Divers recover 1500 kilograms of lost fishing gear from Shetland waters: part 2

Net on the shipwreck Fraoch Ban. Image: Rich Walker

Ghost Fishing UK’s Shetland mission removed 1500 kilograms of lost fishing gear from Shetland’s waters. In this, the second of a three part series introducing the Shetland mission, we talk about our outreach activities.

Public outreach is an important part of Ghost Fishing UK’s purpose. Our volunteer divers see the problems ghost gear causes, but the non-diving public do not. If we are to reduce the impact of ghost gear on the environment the public needs to care about it. To care they need to know about it, and we need to show them.

Richard Walker, Chair of Ghost Fishing UK and honorary associate professor of citizen science, was keen that Our Shetland project had a scientific element. He said, “Successful outcomes in conservation efforts require a huge cooperation between volunteers, industrial partners and the scientific community. The citizen science performed by Ghost Fishing UK divers for the Scottish Entanglement Alliance, augmented by professional scientific input from University Highlands and Islands, mean that the data recorded will form the foundations of ongoing conservation work in Shetland and around the United Kingdom.”

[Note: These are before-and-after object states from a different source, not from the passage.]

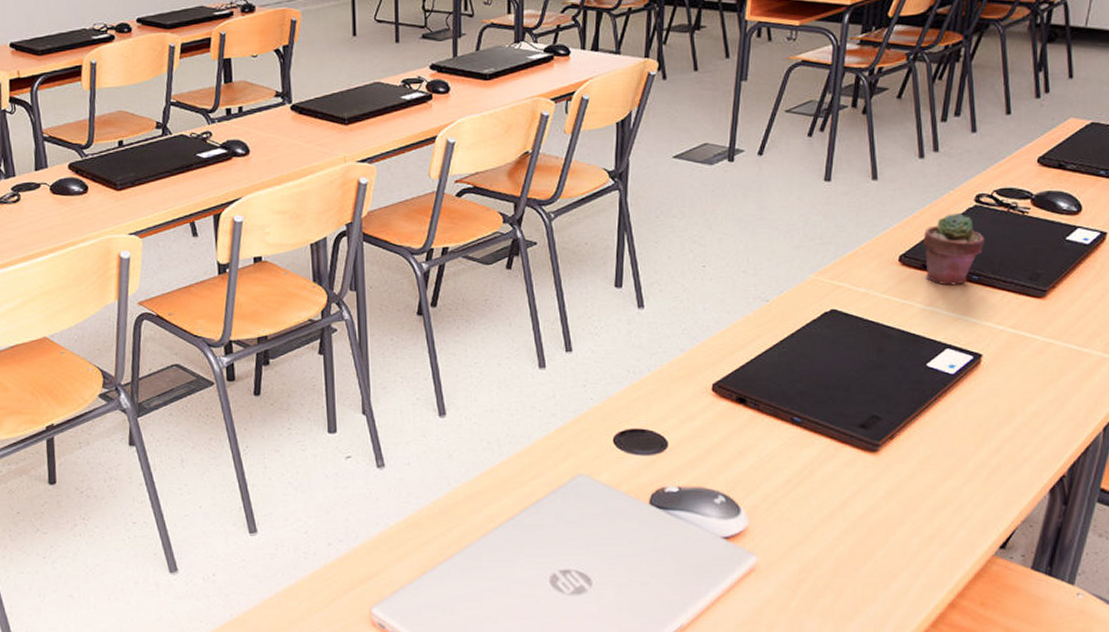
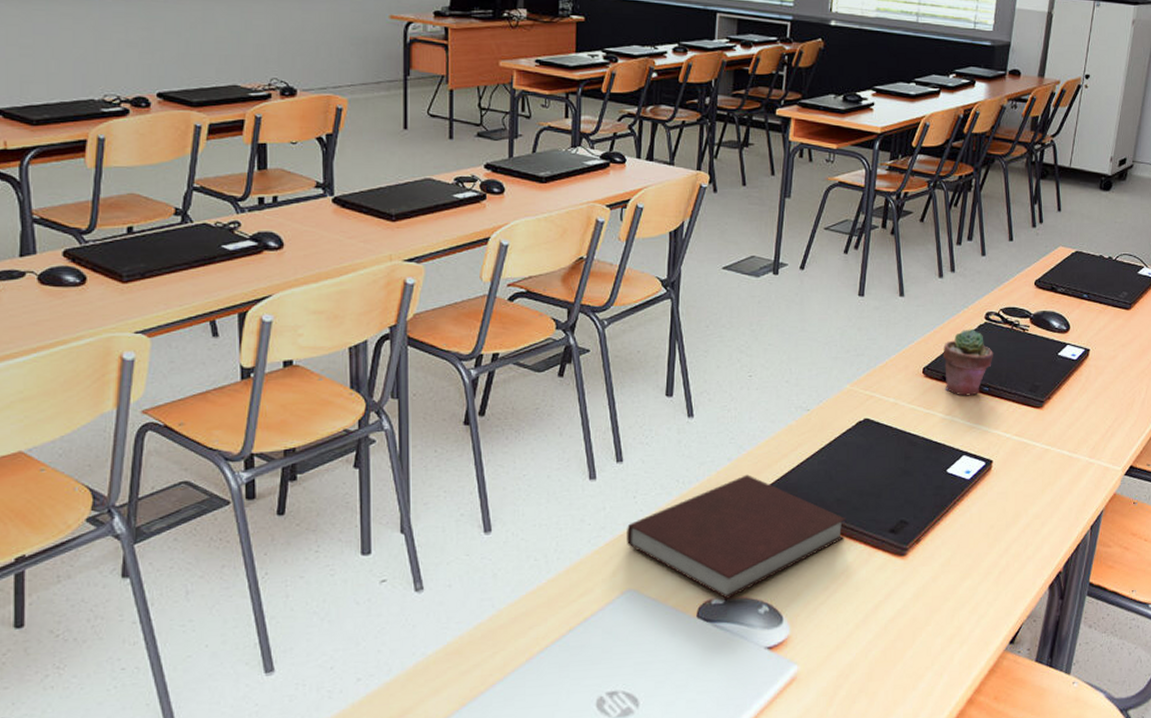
notebook: none [577,365,810,488] -> present [627,474,847,599]

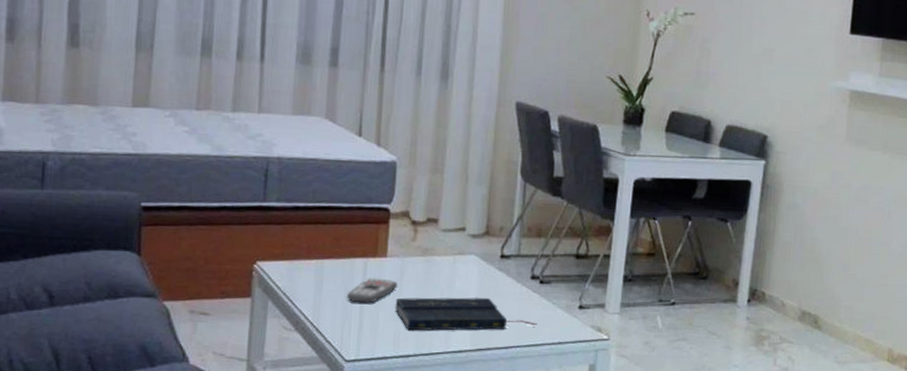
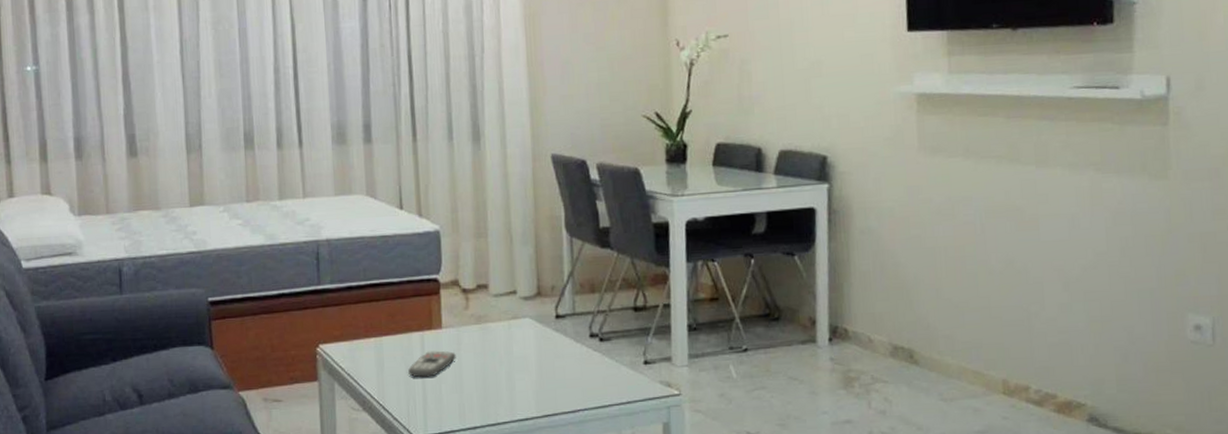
book: present [395,297,538,331] -> none [456,361,603,402]

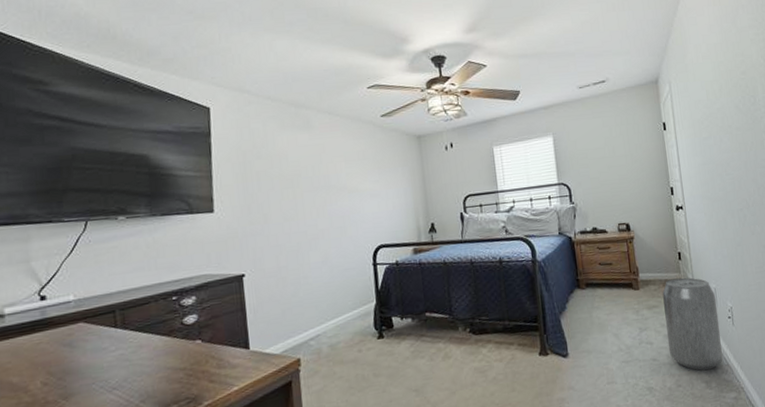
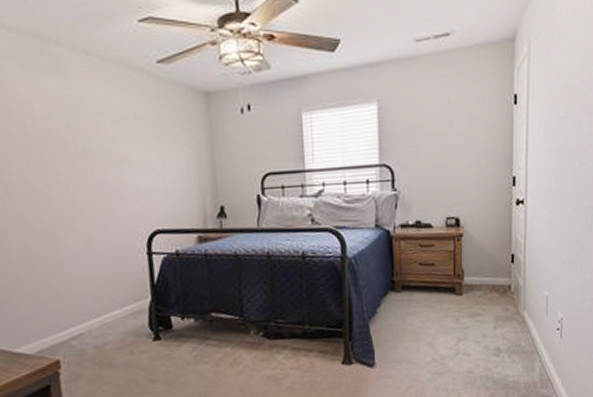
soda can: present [662,277,723,371] -> none [487,283,547,385]

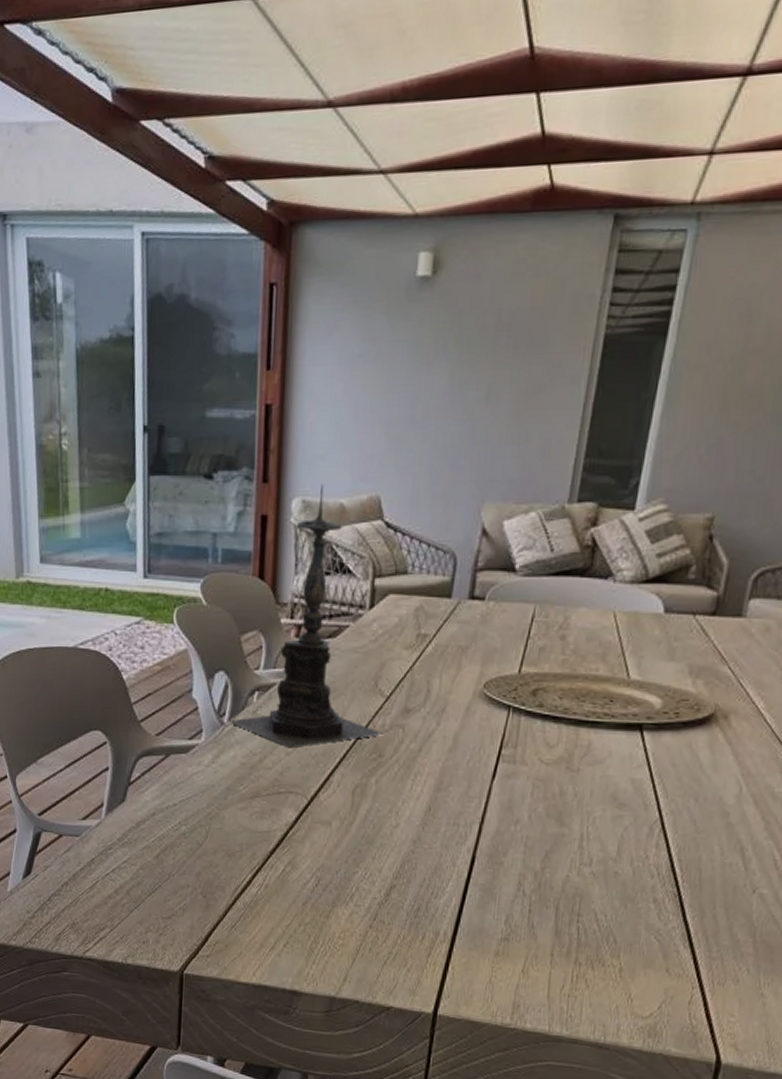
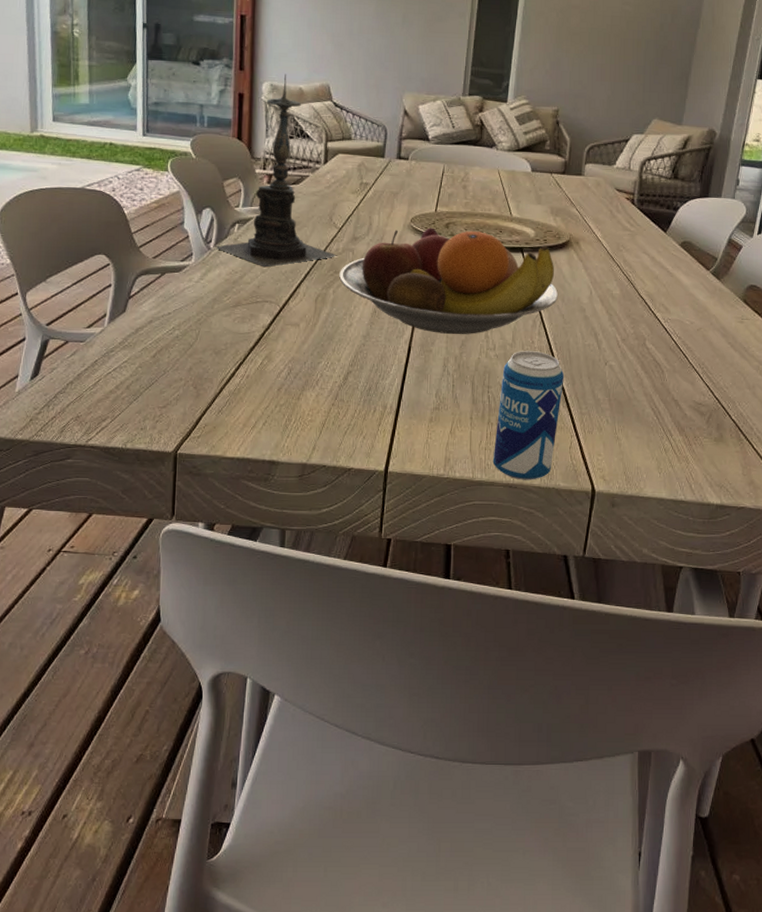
fruit bowl: none [384,695,691,843] -> present [339,227,559,334]
beverage can: none [577,868,690,1041] -> present [492,351,565,480]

During our Shetland mission this year we hosted an event at the Shetland Museum, with food provided by Hay’s Dock, followed by speakers from Ghost Fishing UK with an update on the Shetland project, then a talk from Arlene Robertson of Fishing Forward about concerns surrounding industrial gill netting and pollution. The evening rounded up with a talk from Hillswick Wildlife Sanctuary followed by a question and answer session for the audience.

Attendee Jeanette said: “What a splendid, informative evening! Well done for organising. Great to hear about the work Ghost Fishing UK do and [Fishing Forward] did a great job speaking up about the impossible situation the fishermen here and in the UK are finding themselves in. Hats off to you for all you are doing.”

Spokesperson for Fishing Forward, Alastair Inkster said “We had a very enjoyable presentation in the Lerwick museum from the Ghost Fishing UK team of divers in Shetland, at present recovering lost netting and creels. The work this team is doing in cleaning up our marine environment is invaluable and we at Fishing Forward UK fully support their work and wish them every success in future.”

Ghost Fishing UK hopes to return to Shetland to continue our work and are appealing for fishers to report gear losses through our dedicated reporting system.